Certain manufacturers, like BMW, have fared better than other automotive companies during this chip crisis. This is in large part because it has focused more on business relationships with chip suppliers for the better part of decade – resulting in other OEMs looking at this transparent and risk mitigating business model and rethinking how to better collaborate and communicate between themselves and chip suppliers.

And because the entire process of designing, ordering, producing and delivering semiconductor chips is truly a global process, the automotive industry is certainly affected by whatever happens on the geopolitical stage. OEMs and other automotive players were pleased when the Senate passed the United States Innovation and Competition Act (USICA), which provides $50 billion for semiconductor chips to be manufactured in America. In South Korea, $450 billion has been allocated over the next several years to construct chip-building fabrication facilities (chip fabs), while Europe and Japan have also expressed desires to take over a portion of worldwide chip production. Many other countries are expected to follow this pattern across the next three years as well – a promising sign for an automotive industry that’s been pushing for ramped up production of semiconductor chips.

What Retailers Can Do Now

Even though the industry is anticipating higher new vehicle production in the months to come, for now, retailers are simply trying to navigate supply chain backlogs and inventory challenges, while also reaching a broad base of consumers. Many retailers are now targeting customers not just in their immediate area, but also regionally or nationally, with the goal of reaching those consumers who want the exact make and model they are ready to sell.

Some retailers are taking advantage of new offers from OEMs, like General Motors, that provide vouchers to customers purchasing vehicles now – and in-turn, to later return and receive luxury amenities, such as heated seats, that require semiconductor chips.

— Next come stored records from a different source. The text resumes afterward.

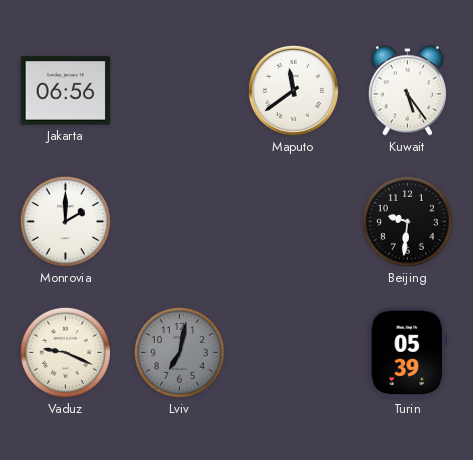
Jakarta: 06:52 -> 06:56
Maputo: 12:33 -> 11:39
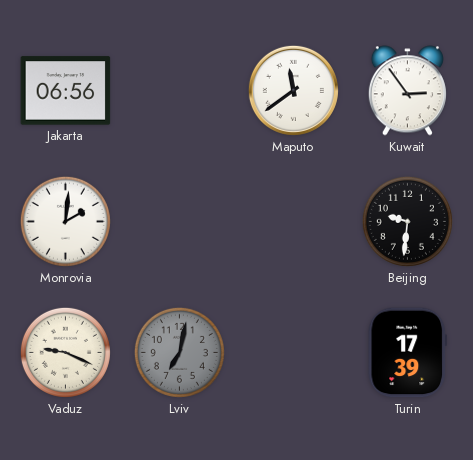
Kuwait: 5:24 -> 2:54
Monrovia: 2:00 -> 2:01
Turin: 05:39 -> 17:39
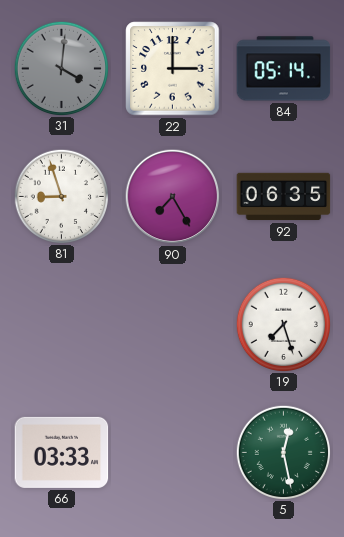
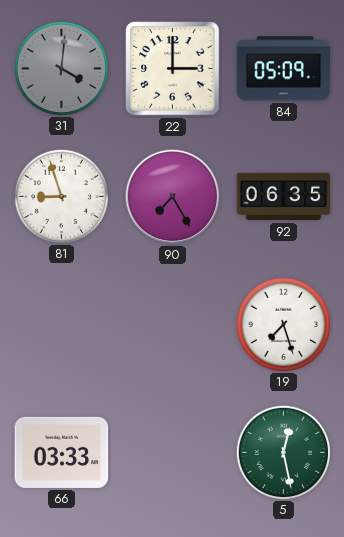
84: 05:14 -> 05:09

With this type of offer, a customer may not receive the chip-dependent amenity right now, but they can still plan on acquiring those amenities at no extra cost once semiconductor chips are more readily available again.

Beyond all this, many retailers are now going directly to consumers for vehicle acquisition, particularly to purchase vehicles that are used but in good condition and that can be easily resold. Logistics become especially critical with such customer vehicle acquisitions. With a strategic vehicle acquisition process in place and the right logistics partner to execute the strategy, retailers can keep inventory moving, reconditioning or repairing incoming vehicles as needed and ensuring they have the types of vehicles they need to meet their customers’ demands.

Finding unique ways to source inventory like this, expanding the area in which they hunt for such inventory and making sure they have the logistics support in place to transport inventory wherever needed are all important steps retailers can take now during this transitional period – before supply chain woes are remedied and new vehicle production slowly ramps up again.

Many logistics providers offer more than just transport options including service offerings like vehicle storage, reconditioning, title and registration and more. Ideally, retailers will partner with a provider that can help expand their services, customize a logistics program to move inventory fast and increase speed to market. A well-established, smooth running logistics program can keep vehicle inventory moving in and out, ensure repairs or maintenance occurs where needed and, if a retailer requests additional servicing like detailing or title and registration, that vehicles are made fully ready-to-drive before they ever head to their destination.